PUBLIC ENEMIES SPOLIERS

...the two most resonant scenes, both in the third act, are Dillinger moseying into the FBI's "Dillinger Room" and Dillinger recognizing himself in "Manhattan Melodrama" while watching it. Depp's sublimely controlled and complex non-verbal acting is as key to these two scenes working as Mann's filmmaking artistry and subtextual brilliance. And Depp is neither cryptic nor maudlin in the way he offers the viewer a glimpse inside Dillinger's awareness of his own mortality.

BB

md'a said...

I didn't say he can't do star turns. I said he's not terribly interesting as a regular guy. Which John Dillinger is not. Depp plays him way larger than life (appropriately); stoicism can be expressionistic.

Brett Buckalew said...

I didn't mean to imply that you think Depp can't do star turns. In my use of the phrase "star turn," I just meant to emphasize that "Public Enemies" puts Depp front and center to such a degree that the movie is dependent on his performance in order to work, whereas "Brasco" is equally if not more dependent on Pacino's star turn, so of course someone could theoretically like *that* movie without liking Depp in it, as you do. (I don't think anyone walked out of "Enemies" thinking, "man, Christian Bale walked away with that movie.")

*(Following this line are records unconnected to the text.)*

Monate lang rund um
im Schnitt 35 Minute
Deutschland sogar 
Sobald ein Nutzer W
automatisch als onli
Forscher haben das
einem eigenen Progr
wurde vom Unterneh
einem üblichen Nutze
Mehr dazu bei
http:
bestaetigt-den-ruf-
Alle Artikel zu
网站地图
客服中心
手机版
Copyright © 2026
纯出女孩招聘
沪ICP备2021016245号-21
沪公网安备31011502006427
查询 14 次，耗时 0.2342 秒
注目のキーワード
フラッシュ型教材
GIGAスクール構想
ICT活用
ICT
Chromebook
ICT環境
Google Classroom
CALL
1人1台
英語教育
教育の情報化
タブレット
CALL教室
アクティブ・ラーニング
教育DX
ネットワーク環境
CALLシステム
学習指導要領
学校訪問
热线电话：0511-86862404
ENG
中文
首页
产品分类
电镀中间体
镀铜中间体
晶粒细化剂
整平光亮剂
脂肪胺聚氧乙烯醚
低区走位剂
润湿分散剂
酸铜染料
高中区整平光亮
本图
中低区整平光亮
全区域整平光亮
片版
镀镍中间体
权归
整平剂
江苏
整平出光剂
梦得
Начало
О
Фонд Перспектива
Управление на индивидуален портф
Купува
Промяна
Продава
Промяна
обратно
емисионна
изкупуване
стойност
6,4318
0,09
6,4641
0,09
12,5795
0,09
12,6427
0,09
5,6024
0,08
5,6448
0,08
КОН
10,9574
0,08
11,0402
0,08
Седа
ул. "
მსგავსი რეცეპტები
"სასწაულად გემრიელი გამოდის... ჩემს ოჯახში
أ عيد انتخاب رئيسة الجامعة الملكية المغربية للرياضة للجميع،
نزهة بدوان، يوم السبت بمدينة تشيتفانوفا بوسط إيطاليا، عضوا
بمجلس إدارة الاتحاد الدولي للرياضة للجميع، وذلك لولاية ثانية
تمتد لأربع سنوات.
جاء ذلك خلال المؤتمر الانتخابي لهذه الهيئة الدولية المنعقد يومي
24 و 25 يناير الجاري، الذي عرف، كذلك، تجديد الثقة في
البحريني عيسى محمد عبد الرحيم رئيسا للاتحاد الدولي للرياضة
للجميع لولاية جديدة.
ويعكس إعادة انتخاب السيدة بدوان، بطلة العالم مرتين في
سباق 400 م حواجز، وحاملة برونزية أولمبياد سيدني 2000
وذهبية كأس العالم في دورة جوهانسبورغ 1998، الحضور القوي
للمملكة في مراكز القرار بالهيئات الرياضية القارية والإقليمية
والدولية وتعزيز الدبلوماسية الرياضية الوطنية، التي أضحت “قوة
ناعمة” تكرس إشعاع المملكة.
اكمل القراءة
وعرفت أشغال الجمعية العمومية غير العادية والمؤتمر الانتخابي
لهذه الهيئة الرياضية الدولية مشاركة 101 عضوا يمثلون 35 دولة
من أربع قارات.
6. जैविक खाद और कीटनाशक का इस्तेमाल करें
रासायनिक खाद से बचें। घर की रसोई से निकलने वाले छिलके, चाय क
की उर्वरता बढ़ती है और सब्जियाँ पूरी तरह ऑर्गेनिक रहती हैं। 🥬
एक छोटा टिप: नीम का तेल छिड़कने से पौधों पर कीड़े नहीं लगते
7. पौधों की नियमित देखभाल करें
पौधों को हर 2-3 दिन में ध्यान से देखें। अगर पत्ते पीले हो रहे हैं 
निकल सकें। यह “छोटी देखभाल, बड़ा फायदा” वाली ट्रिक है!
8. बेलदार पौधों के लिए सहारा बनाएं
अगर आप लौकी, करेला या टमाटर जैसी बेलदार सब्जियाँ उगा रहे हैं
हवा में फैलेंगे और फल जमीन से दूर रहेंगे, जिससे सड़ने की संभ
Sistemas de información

But it's now clear that we disagree on whether Depp's Dillinger classifies as one of his "regular guy" performances or one of his "gigantic weirdo" ones. I would label it the former, so when I read your "Brasco" review where you said that Depp doesn't excel at playing normal people, I automatically thought, "wait a minute, what about 'Publice Enemies'?" I mean, I could see how Dillinger is less a regular guy than you or me, but compared to, say, Captain Jack Sparrow, he's just some dude.

BB

md'a said...

"I mean, I could see how Andre the Giant is less an ordinary-sized guy than you or me, but compared to, say, the Stay-Puft Marshmallow Man at the climax of Ghostbusters, he's just some dude."

Brett Buckalew said...

Haha, fair enough. It would be very un-Depp-fanboy-like of me to not acknowledge there's a gray-area middle ground between the freaks and the average joes in the Depp oeuvre, and I'm excited to hear from a friend who caught "Rum Diary" that his performance in that exists in said gray area.

BB

Steve C. said...

Shame about VOLCANO; I remember rather liking Runarsson's short film THE LAST FARM when it screened at (I think) ND/NF several years back.

Then again, fifteen minutes of elegantly damp dourness > ninety-five minutes of same, most likely.

dd said...

re: VOLCANO, the grain structure of 16mm in my experience is pretty adversely affected by digital compression, and it's already quite grainy compared to high end digital formats.